Entries taken from a collection
=== Section Start ===

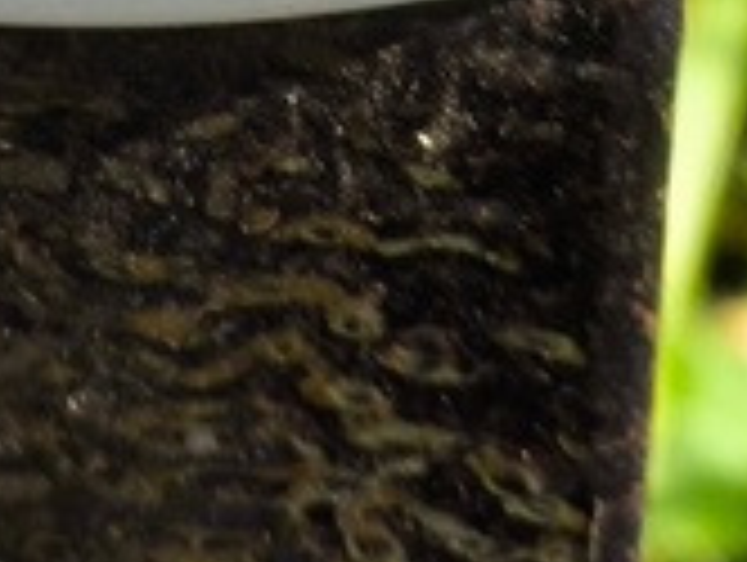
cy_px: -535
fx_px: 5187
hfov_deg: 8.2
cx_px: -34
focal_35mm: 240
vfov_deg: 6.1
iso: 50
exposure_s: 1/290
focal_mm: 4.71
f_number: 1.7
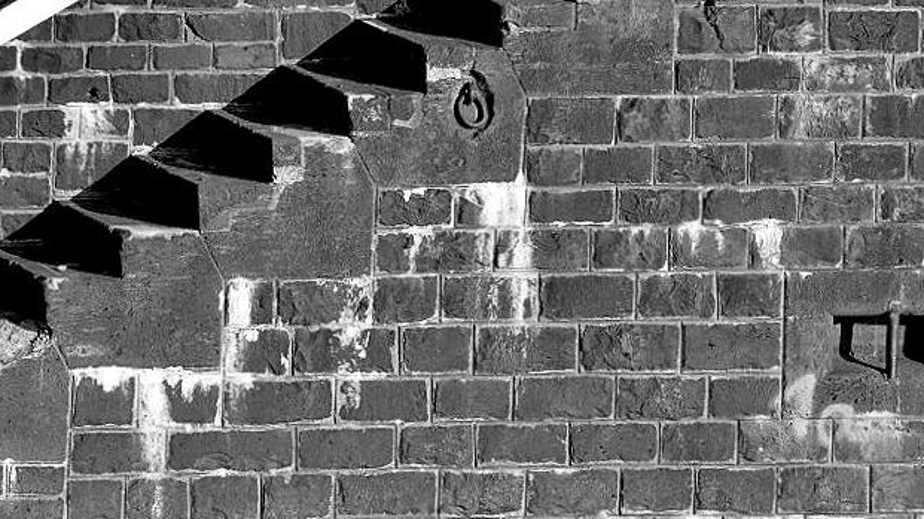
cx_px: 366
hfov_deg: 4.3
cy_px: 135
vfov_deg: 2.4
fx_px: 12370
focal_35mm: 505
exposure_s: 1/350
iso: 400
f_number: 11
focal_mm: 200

=== Section End ===
=== Section Start ===

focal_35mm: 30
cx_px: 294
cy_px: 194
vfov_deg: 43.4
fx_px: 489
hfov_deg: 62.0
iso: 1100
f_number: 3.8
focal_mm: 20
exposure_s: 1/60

=== Section End ===

Work order: All that is wanted is an exact copy of the lines above from the one with "vfov_deg: 43.4" through the one with "exposure_s: 1/60", with both ends included.

Expected output:
vfov_deg: 43.4
fx_px: 489
hfov_deg: 62.0
iso: 1100
f_number: 3.8
focal_mm: 20
exposure_s: 1/60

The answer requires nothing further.